The diseased dyskinetic heart, which was nearly double the size of a healthy one, had an ejection fraction of less than 20 per cent. (A healthy LV at rest ejects 60 to 70 per cent of the volume of blood entering from the left atrium). After the operation, the heart seemed more tightly packed. The diseased coronary artery had already been bypassed with grafts.
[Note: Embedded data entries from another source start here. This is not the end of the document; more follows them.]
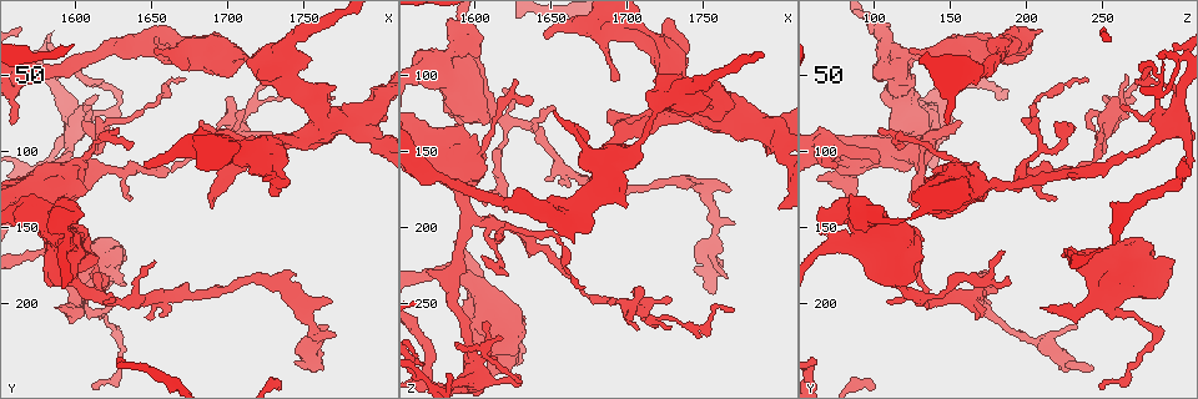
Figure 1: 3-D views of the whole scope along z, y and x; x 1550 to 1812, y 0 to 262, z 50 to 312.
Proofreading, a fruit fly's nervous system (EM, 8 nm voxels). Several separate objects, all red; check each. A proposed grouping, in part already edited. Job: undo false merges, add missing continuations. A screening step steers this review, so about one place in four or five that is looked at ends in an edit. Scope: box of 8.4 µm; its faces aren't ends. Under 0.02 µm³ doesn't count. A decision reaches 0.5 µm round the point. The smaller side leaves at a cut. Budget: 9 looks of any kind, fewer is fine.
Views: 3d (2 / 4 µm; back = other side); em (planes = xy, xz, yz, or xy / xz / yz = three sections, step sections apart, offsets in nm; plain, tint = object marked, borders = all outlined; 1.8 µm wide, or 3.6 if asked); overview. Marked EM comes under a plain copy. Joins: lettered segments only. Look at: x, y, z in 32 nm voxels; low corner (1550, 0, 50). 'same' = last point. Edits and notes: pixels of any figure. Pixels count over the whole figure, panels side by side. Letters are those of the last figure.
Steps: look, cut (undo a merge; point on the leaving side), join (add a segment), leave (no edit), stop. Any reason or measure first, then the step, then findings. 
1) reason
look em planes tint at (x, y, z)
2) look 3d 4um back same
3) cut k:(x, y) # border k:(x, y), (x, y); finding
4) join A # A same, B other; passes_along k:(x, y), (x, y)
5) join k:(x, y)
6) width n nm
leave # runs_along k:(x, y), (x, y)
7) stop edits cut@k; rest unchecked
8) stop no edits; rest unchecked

side arm on a straight run
look 3d 4um at (1694, 32, 152)

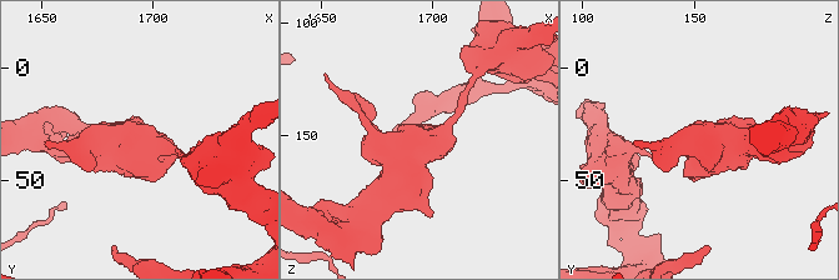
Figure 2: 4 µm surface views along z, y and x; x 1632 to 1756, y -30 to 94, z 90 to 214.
shape alone is not enough
look em planes borders at (1693, 31, 154)

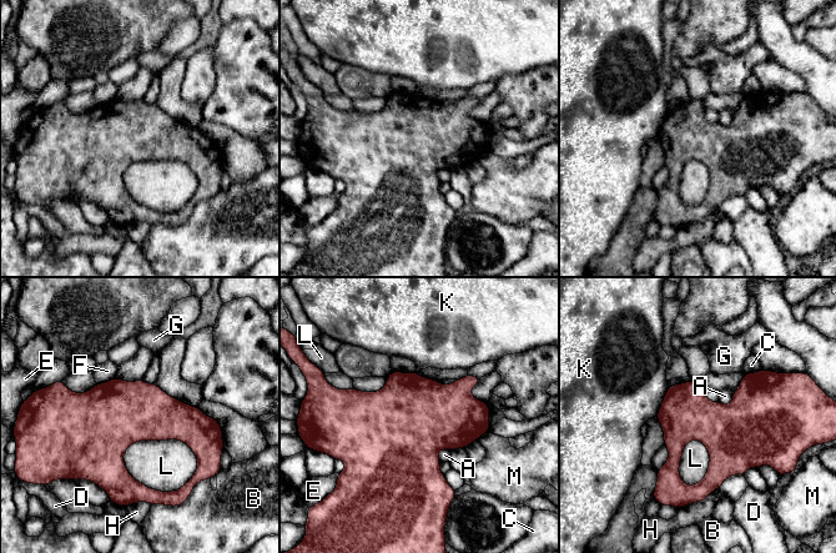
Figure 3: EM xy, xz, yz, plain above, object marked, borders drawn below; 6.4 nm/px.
longest_contact L 500 nm
leave # A other, B other, C other, D other, E other, F other, G other, H other, K other, L other, M other; border 3:(122, 453), (181, 440), (199, 464); one neuron here

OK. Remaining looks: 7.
stops while still wide
look 3d 2um at (1670, 28, 202)

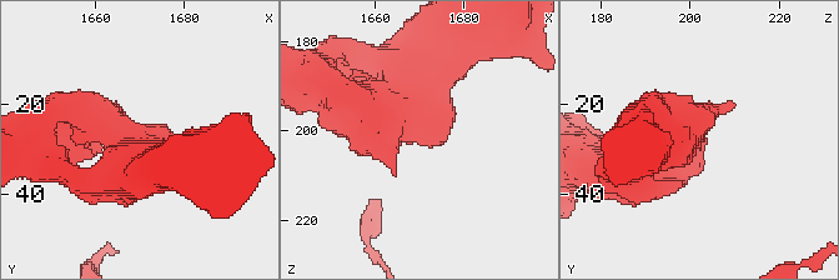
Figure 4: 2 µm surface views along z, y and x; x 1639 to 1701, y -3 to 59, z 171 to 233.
look em xy step 4 tint at (1671, 27, 203)

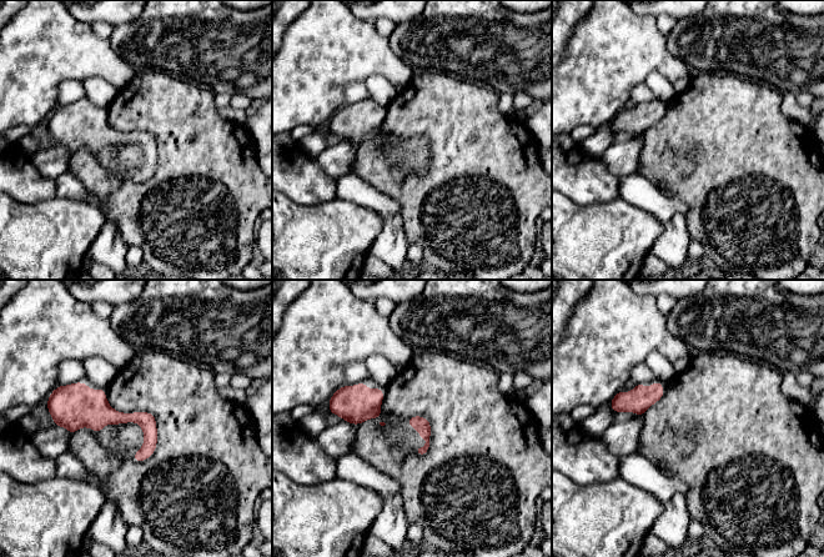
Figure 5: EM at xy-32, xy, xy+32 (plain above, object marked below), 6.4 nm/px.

The patient's heart waited to take over the CPB.
The advantage of grafts is that the myocardium tends to recover once the blood supply to it is restored. But no matter how well the job of a bypass done, the fibrosed portions of the heart can never recover.
Though the post-operative mortality is around three per cent, the success rate is impressive because most of these patients had been written off. Just as most of the 221 patients who have had EVPP done at the Vijaya Heart Foundation since 1997, the 60-year-old Manohar Lal Rathi of Chhindwara, Madhya Pradesh, happily shared his tale. Manohar Lal has been going for long walks since his Janardhana EVPP procedure and six grafts. But he admitted that he wouldn't have been around had his heart not been helped some 24 months ago.
What matters is many hopeless patients get a chance to live near-normally again. From being an end-stage Class IV `D' to Class II `B' patient. The question of "control" is absurd, as no doctor in his right mind will refuse to do what must be done just because control data are required for a publication. The trick lies in identifying the fibrosed sections and leaving them out when attaching the PTFE patch to reconstruct the LV. Another trick is in not damaging the ventricular spetum. The added hurdle is the superior skills needed, because the reconstructed volume lies below the patch and it vanishes from sight as the suturing progresses.
The procedure has not spread probably because not many trust their hands to give it s shot, and secondly not many are willing to translate their 3D knowledge of the LV to give it the skewed conical shape of a good one. And it has not spread because it is easy to raise the "scientific validity" issue; and easier still to throw up one's hands and say, "Sorry! You need a transplant."